The attack by Yosef Lapid, chairman of Yad Vashem's advisory council, was prompted by Israeli television footage showing a Hebron settler woman hissing "whore" at a Palestinian neighbor and settler children lobbing rocks at Arab homes.
The spectacle stirred outrage in the Jewish state, where many view the settlers as opposing coexistence with a future Palestinian state in the West Bank and Gaza Strip.
Lapid, a Holocaust survivor who lost his father to the Nazi genocide, said in a weekly commentary on Israel Radio that the acts of some Hebron settlers reminded him of persecution endured by Jews in his native Yugoslavia on the eve of World War Two.

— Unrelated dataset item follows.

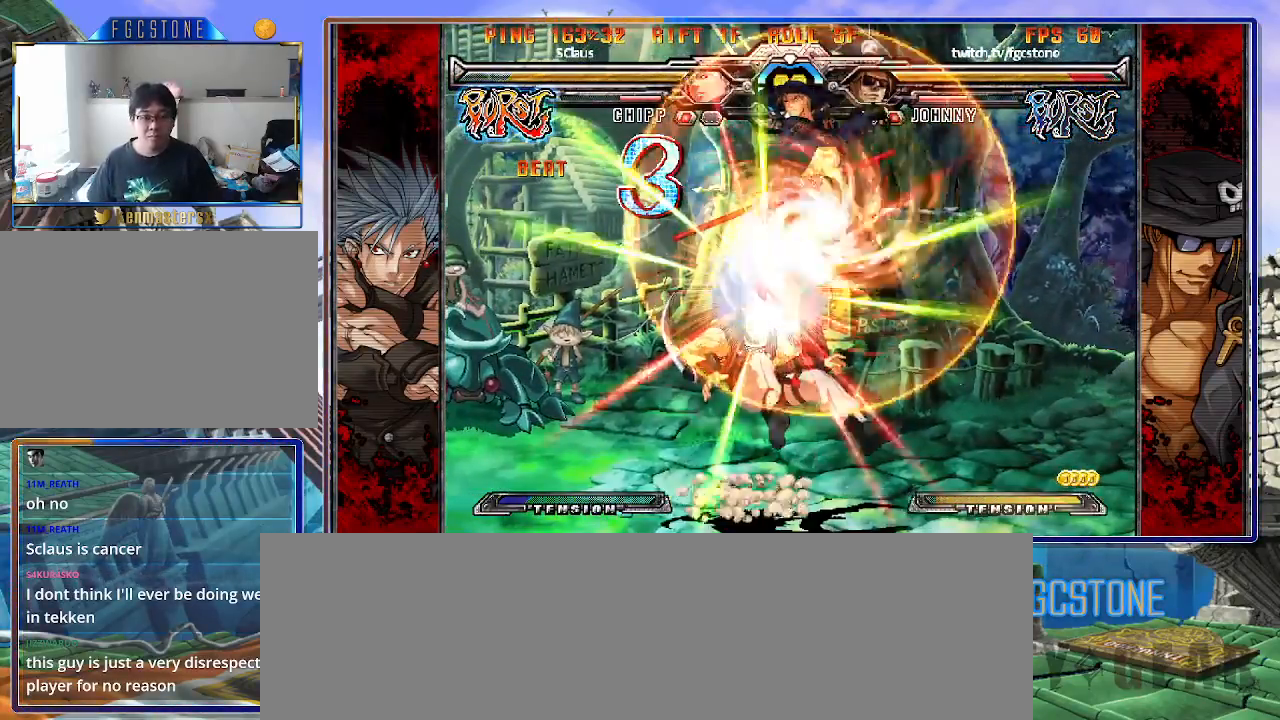
{"buttons": [], "left_stick": "left", "events": [[333, "left_stick", "center"], [383, "left_stick", "left"], [433, "left_stick", "center"], [500, "left_stick", "left"]]}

"It was not crematoria or pogroms that made our life in the diaspora bitter before they began to kill us, but persecution, harassment, stone-throwing, damage to livelihood, intimidation, spitting and scorn," Lapid said, reiterating remarks made earlier this week in Israel's Maariv newspaper .
"I was afraid to go to school, because of the little anti-Semites who used to lay in ambush on the way and beat us up. How is that different from a Palestinian child in Hebron?"
Estee Yaari, a spokeswoman for Yad Vashem, said the organization did not stand by the comments of Lapid, who spoke in his capacity as a radio commentator.
"Lapid was not speaking on behalf of Yad Vashem but as a private person," Yaari said.
Hebron has been a frequent flashpoint of more than six years of Israeli-Palestinian fighting. Some 400 settlers live there, under heavy Israeli military guard, among 150,000 Palestinians.
"The man is obviously a very, very sick person, to compare the Jews in Hebron to barbarians and compare us to the Nazis," David Wilder, a spokesman for the settlers in Hebron, said in response to Lapid.
Another community spokesman, Noam Arnon, said 37 Jews had been killed in the Hebron area in the past six years.
Israeli Prime Minister Ehud Olmert ordered a cabinet-level probe last week into Palestinian allegations that abuse by Hebron settlers is commonplace and routinely ignored by Israel.
Hebron Governor Afif Jabari said:" If they are serious about coexistence, the Israelis must take practical steps on the hundreds of daily violations against Palestinians in the old city."
Lapid, a former Israeli justice minister, appeared to agree.
"We Jewish citizens of Israel wave a reprimanding finger at most. Worse still, I tolerated this silently as justice minister too," Lapid said.
The World Court has branded the settlements illegal but many Jews claim a biblical birthright to the West Bank, which Israel captured from Jordan in the 1967 Middle East war.
Lapid said while there was no comparing the Holocaust, in which 6 million Jews died, with Palestinian suffering from Israel's policies, this did not mean Israelis could not be culpable.
"It is inconceivable for the memory of Auschwitz to warrant ignoring the fact that there are Jews among us who behave today toward Palestinians just like German, Hungarian, Polish and other anti-Semites behaved toward Jews," he said.